Fourthly, our algorithm cannot be considered as “optimisation” in the strictest sense of the word. Although we believe it to be a reasonable approximation, iteratively adding the most cost-effective option onto the baseline does not necessarily guarantee the globally optimal bundle of interventions, since it could theoretically be beneficial to remove certain options later on in the routine in favour of others. This is a classic case of the knapsack problem [30] which can only be overcome using a more complex optimisation routine that requires the model structure to be fully mathematically defined and differentiable, as in the case of Optima [11]. This, however, might come at the cost of sacrificing non-linearities and as such represents an analytical trade-off. Fifthly, the optimisation routine remains both computationally and time intensive. The conventional league table method may provide adequately accurate rankings between interventions in many analytical situations—when the scale and range of interventions in the HIV programme are limited, and the independence assumption is reasonably satisfied. Depending on the specific policy question at hand, the potential gains provided by the optimisation routine may not justify the additional computational requirements, especially in the absence of an existing detailed epidemiological model.

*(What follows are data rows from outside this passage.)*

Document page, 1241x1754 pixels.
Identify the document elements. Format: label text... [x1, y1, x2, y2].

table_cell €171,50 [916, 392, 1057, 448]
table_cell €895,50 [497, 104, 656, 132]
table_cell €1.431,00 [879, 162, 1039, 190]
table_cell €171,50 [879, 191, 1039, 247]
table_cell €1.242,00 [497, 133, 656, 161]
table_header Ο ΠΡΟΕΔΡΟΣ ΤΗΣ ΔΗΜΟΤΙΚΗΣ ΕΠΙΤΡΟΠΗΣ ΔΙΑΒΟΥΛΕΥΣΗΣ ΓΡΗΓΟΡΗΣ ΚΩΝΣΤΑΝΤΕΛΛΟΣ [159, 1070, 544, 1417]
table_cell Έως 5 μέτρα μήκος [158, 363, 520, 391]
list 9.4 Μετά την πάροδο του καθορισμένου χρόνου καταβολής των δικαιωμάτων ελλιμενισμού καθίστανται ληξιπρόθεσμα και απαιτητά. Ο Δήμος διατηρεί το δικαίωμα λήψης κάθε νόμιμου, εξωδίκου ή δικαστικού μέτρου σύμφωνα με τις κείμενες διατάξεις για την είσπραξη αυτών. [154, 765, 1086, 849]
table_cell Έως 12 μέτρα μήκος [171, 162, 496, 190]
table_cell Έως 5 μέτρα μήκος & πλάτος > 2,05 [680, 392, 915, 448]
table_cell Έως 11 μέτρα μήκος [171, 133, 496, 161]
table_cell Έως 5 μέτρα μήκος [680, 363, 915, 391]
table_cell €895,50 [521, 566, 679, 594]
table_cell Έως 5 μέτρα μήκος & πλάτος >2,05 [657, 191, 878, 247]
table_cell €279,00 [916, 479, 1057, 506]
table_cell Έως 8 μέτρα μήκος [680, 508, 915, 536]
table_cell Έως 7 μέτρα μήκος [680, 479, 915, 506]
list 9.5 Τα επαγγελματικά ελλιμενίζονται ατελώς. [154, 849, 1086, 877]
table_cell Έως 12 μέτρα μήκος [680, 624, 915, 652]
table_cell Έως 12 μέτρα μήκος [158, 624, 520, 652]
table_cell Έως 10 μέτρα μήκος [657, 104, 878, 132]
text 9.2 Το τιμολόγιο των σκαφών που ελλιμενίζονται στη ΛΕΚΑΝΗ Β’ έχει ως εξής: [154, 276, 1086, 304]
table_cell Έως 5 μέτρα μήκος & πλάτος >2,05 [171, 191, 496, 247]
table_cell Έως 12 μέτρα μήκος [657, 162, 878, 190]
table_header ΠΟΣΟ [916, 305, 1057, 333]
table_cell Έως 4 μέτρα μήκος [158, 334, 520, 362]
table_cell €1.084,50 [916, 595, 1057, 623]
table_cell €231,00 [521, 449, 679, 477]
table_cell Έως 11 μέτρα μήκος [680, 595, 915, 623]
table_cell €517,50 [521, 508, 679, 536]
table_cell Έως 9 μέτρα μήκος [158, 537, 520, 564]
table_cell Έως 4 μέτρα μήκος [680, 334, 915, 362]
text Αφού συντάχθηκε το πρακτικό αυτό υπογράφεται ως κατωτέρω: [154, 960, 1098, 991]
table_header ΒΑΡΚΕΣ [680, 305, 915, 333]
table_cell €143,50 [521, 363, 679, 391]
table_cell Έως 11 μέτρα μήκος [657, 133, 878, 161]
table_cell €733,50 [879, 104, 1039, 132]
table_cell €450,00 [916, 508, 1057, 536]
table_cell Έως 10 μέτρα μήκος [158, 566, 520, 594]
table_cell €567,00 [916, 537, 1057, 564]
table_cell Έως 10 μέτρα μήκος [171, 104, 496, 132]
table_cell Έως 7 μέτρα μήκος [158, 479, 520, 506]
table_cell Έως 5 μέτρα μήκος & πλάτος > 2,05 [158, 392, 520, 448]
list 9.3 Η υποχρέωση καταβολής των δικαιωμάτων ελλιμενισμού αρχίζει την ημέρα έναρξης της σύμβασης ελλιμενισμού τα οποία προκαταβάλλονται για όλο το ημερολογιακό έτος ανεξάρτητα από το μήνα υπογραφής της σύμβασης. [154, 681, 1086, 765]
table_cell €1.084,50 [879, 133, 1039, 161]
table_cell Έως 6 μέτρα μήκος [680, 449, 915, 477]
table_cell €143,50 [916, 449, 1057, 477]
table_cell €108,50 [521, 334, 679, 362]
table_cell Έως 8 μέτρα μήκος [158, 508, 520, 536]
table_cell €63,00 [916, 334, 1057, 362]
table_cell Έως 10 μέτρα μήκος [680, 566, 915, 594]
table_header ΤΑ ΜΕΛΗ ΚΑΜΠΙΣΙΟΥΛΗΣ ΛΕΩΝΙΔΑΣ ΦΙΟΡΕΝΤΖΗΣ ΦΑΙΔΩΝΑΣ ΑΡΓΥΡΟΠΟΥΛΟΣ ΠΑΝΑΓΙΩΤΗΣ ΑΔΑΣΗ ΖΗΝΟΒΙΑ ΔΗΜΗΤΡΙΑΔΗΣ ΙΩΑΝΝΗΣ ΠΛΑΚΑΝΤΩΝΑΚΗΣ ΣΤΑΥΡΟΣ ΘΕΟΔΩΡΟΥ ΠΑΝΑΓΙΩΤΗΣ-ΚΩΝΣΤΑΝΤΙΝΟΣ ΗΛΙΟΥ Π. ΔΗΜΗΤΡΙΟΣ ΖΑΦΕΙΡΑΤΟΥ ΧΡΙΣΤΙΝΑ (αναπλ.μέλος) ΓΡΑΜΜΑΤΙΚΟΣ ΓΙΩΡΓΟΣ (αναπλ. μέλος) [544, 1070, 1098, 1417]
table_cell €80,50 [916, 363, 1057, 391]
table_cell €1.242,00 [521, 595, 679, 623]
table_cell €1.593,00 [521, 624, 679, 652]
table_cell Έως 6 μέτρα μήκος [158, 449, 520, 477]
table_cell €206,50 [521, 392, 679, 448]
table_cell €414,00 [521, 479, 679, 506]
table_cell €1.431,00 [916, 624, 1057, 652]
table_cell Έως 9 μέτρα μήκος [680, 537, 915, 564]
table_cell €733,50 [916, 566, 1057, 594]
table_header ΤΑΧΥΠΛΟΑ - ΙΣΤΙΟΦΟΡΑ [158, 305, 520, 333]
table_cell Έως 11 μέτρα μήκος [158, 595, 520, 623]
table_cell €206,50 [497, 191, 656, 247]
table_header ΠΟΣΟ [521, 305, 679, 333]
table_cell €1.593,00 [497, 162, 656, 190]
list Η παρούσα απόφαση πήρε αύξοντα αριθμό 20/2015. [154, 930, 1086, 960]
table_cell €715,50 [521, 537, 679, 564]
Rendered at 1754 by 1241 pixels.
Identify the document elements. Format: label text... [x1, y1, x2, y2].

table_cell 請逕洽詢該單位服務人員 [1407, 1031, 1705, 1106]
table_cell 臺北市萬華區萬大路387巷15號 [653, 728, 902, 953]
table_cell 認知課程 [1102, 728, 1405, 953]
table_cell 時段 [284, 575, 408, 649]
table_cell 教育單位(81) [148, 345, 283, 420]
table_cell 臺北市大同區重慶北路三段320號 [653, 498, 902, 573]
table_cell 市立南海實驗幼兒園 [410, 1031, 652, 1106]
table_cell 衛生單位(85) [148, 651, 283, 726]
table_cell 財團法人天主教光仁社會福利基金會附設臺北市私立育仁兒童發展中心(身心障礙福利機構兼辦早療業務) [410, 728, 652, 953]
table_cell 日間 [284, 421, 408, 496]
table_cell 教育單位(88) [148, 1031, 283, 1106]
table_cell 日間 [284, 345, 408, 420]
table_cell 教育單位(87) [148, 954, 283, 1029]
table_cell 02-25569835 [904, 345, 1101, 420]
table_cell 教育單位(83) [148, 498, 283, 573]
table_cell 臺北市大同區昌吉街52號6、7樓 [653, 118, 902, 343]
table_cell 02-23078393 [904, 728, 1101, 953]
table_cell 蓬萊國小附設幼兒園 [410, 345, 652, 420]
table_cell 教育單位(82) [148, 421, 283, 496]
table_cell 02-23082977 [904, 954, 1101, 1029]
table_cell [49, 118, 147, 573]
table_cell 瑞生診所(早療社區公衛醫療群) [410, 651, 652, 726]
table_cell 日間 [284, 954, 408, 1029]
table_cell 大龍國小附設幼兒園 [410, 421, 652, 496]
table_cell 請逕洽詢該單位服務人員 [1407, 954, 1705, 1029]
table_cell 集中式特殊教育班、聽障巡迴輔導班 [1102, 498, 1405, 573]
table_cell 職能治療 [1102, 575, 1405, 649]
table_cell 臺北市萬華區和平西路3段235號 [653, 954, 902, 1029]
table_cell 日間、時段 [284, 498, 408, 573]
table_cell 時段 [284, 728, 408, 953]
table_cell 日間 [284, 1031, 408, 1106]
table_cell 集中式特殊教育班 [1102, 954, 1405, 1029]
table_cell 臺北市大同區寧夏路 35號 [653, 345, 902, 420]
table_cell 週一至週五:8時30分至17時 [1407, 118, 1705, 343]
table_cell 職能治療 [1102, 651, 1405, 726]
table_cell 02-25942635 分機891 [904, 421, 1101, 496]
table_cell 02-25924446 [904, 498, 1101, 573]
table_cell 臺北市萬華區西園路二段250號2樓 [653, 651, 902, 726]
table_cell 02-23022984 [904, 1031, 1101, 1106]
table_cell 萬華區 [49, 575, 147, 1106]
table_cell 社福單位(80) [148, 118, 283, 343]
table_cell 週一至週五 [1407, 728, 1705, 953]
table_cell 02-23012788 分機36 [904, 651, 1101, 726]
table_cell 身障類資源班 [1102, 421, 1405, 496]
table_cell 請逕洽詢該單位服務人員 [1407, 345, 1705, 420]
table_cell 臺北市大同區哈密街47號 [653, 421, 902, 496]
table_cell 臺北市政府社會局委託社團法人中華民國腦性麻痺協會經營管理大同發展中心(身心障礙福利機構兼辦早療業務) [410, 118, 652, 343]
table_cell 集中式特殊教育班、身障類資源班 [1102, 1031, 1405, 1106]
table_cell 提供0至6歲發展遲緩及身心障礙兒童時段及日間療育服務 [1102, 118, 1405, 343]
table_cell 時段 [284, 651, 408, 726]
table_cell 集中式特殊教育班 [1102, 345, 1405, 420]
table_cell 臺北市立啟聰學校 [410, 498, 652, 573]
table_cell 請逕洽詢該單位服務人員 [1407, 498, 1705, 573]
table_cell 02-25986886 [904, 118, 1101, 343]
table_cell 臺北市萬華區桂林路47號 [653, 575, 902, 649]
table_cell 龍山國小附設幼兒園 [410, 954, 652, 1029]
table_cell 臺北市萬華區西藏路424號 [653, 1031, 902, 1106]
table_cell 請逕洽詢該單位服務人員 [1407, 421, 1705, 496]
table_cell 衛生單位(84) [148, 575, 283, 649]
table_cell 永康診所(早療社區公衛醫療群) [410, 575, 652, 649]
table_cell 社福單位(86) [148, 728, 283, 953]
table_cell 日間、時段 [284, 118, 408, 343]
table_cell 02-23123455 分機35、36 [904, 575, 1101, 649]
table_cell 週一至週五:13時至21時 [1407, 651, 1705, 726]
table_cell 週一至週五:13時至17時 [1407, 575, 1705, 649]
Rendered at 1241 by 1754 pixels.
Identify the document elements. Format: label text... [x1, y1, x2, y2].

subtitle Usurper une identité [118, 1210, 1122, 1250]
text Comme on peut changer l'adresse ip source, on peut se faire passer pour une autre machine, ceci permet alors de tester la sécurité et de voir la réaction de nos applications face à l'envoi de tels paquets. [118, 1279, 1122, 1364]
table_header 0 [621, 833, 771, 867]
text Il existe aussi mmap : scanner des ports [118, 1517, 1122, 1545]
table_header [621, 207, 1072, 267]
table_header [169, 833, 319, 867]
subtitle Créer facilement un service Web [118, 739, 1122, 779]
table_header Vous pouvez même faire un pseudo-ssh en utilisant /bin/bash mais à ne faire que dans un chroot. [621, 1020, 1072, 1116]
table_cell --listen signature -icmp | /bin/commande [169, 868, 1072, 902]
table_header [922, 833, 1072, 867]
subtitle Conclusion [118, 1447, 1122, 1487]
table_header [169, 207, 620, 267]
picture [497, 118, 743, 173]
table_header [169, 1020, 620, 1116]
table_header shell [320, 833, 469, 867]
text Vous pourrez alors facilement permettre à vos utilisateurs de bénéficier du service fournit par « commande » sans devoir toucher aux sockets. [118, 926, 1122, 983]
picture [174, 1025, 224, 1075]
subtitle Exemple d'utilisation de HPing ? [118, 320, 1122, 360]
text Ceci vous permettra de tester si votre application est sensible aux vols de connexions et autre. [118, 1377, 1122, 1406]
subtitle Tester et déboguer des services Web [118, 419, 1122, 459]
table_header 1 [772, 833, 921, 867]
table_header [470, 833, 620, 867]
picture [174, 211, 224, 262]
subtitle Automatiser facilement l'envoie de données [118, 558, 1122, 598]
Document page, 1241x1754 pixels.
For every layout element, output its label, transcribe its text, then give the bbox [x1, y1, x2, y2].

Lastly, our optimisation routine’s ability to generate more realistic ICER comes at a cost of the external validity of our results, since the cost-effectiveness estimates of each intervention in the league table is conditional on having implemented all of the interventions above. Since policy makers often pick and choose interventions for reasons other than maximising cost-effectiveness, any deviations from the rolling baseline will render the cost-effectiveness estimates inaccurate and might provide a false sense of precision.

Conclusions

Conventional league table methods for cost-effectiveness analyses may exaggerate the cost-effectiveness of interventions when programmes are implemented at scale, such as in the context of the South African HIV programme. This is because the assumption of independence between interventions is challenged, and intervention scale-up often leads to diminishing marginal returns to an investment. We developed an optimisation routine that iteratively added the most-cost-effective intervention onto a rolling baseline to obtain more realistic ICERs and rank orders for interventions in highly saturated real-world settings. The results of our optimisation routine provided decision makers within the South African Department of Health and Treasury with reliable data on the relative cost effectiveness of a vast range of HIV interventions in such a setting, guiding decisions on targets and budgets for the next years and helping to increase the allocative efficiency of the country’s HIV expenditure.